The problem is, as expected, the database impersonation context, as explained here. Same as in the case of server level privileges, the easiest fix is to mark the database trustworthy:
ALTER DATABASE [DemoActivationSigning] SET TRUSTWORTHY ON
If we cannot afford this due to security risks (marking the database trustworthy elevates the database dbo to a de-facto sysadmin), we must reside to code signing. The steps are these:
– alter the procedure to have an EXECUTE AS clause (otherwise the code signing infrastructure does not work)
– create a certificate with a private key in the [DemoActivationSigning] database
– sign the procedure
– drop the private key of the certificate
– copy the certificate into the [AuditInfrastructure] database (backup the certificate to a file and the create from that file)

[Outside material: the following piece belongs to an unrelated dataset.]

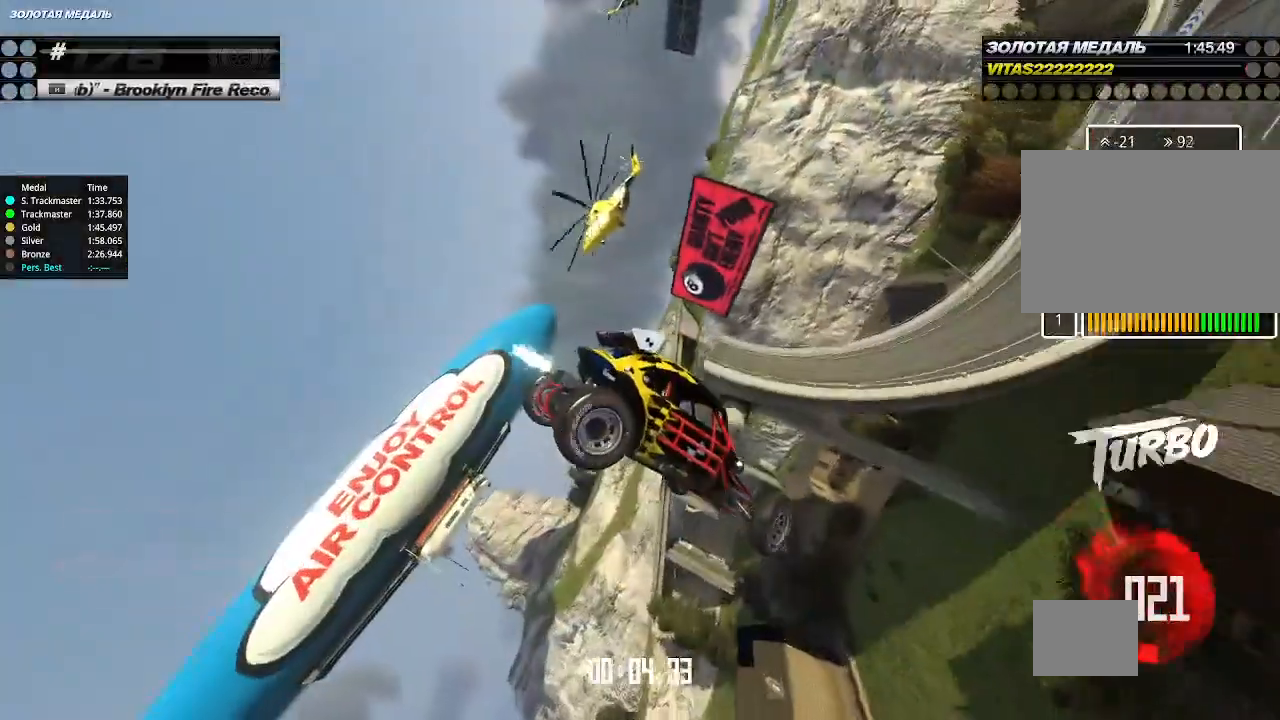
{"keys": ["right", "up"], "events": [[167, "right", "down"]]}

– derive a user from the certificate in the [AuditInfrastructure]database
– grant the desired privileges to this user
Here is the code for these steps:
USE [DemoActivationSigning];
GO
— Create aprocedure that implements
— the [SessionsService] service
—
ALTER PROCEDURE [SessionsServiceProcedure]
WITH EXECUTE AS OWNER
AS
BEGIN
SET NOCOUNT ON;
DECLARE @dh UNIQUEIDENTIFIER;
DECLARE @mt SYSNAME;
BEGIN TRANSACTION;
WAITFOR (RECEIVE TOP (1) @dh = conversation_handle,
@mt = message_type_name
FROM [SessionsQueue]), TIMEOUT 1000;
WHILE (@dh IS NOT NULL)
BEGIN
— If the message is a request message,
— send back a response with the list of sessions
—
IF (@mt = N‘RequestSessions’)
BEGIN
— Get the list of current sessions
— and send it back as a response
—
DECLARE @response XML;
SELECT @response = (
SELECT * FROM sys.dm_exec_sessions
FOR XML PATH (‘session’), TYPE);
SEND ON CONVERSATION @dh
MESSAGE TYPE [Sessions]
(@response);
EXECUTE [AuditInfrastructure]..[audit_record_request];
END
— End the conversation and commit
END CONVERSATION @dh;
COMMIT;
— Try to loop once more if there are message
—
SELECT @dh = NULL;
BEGIN TRANSACTION;
WAITFOR (RECEIVE TOP (1) @dh = conversation_handle,
@mt = message_type_name
FROM [SessionsQueue]), TIMEOUT 1000;
END
COMMIT;
END
GO
— Create a certificate with a private key
— to sign the procedure with. The password
— used is not important, we’ll drop the
— private key
—
CREATE CERTIFICATE [SessionsServiceProcedureAudit]
ENCRYPTION BY PASSWORD = ‘Password#1234’
WITH SUBJECT = ‘SessionsServiceProcedure Signing for audit certificate’;
GO
— Sign the procedure with the certificate’s private key
—
ADD SIGNATURE TO OBJECT::[SessionsServiceProcedure]
BY CERTIFICATE [SessionsServiceProcedureAudit]
WITH PASSWORD = ‘Password#1234’;
GO
— Drop the private key. This way it cannot be
— used again to sign other procedures.
—
ALTER CERTIFICATE [SessionsServiceProcedureAudit]
REMOVE PRIVATE KEY;
GO
— Copy the certificate in [master]
— We must backup to a file and create
— the certificate in [master] from this file
—
BACKUP CERTIFICATE [SessionsServiceProcedureAudit]
TO FILE = ‘C:\SessionsServiceProcedureAudit.CER’;
GO
USE [AuditInfrastructure]
GO
CREATE CERTIFICATE [SessionsServiceProcedureAudit]
FROM FILE = ‘C:\SessionsServiceProcedureAudit.CER’;
GO
CREATE USER [SessionsServiceProcedureAudit] FROM CERTIFICATE [SessionsServiceProcedureAudit];
G0
— ‘AUTHENTICATE’ permission is required for all other permissions to take effect
—
GRANT AUTHENTICATE TO [SessionsServiceProcedureAudit];
GRANT EXECUTE ON [audit_record_request] TO [SessionsServiceProcedureAudit];
GO
— Enable back the disabled ‘SessionsService’ queue
—
ALTER QUEUE [SessionsQueue] WITH STATUS = ON;
GO
— Check that the response is now sent back
WAITFOR (RECEIVE CAST(message_body AS XML) FROM [RequestsQueue]);
Notice that I did not sent another request. The existing request was still there, waiting for the procedure to be fixed so it can be processed correctly.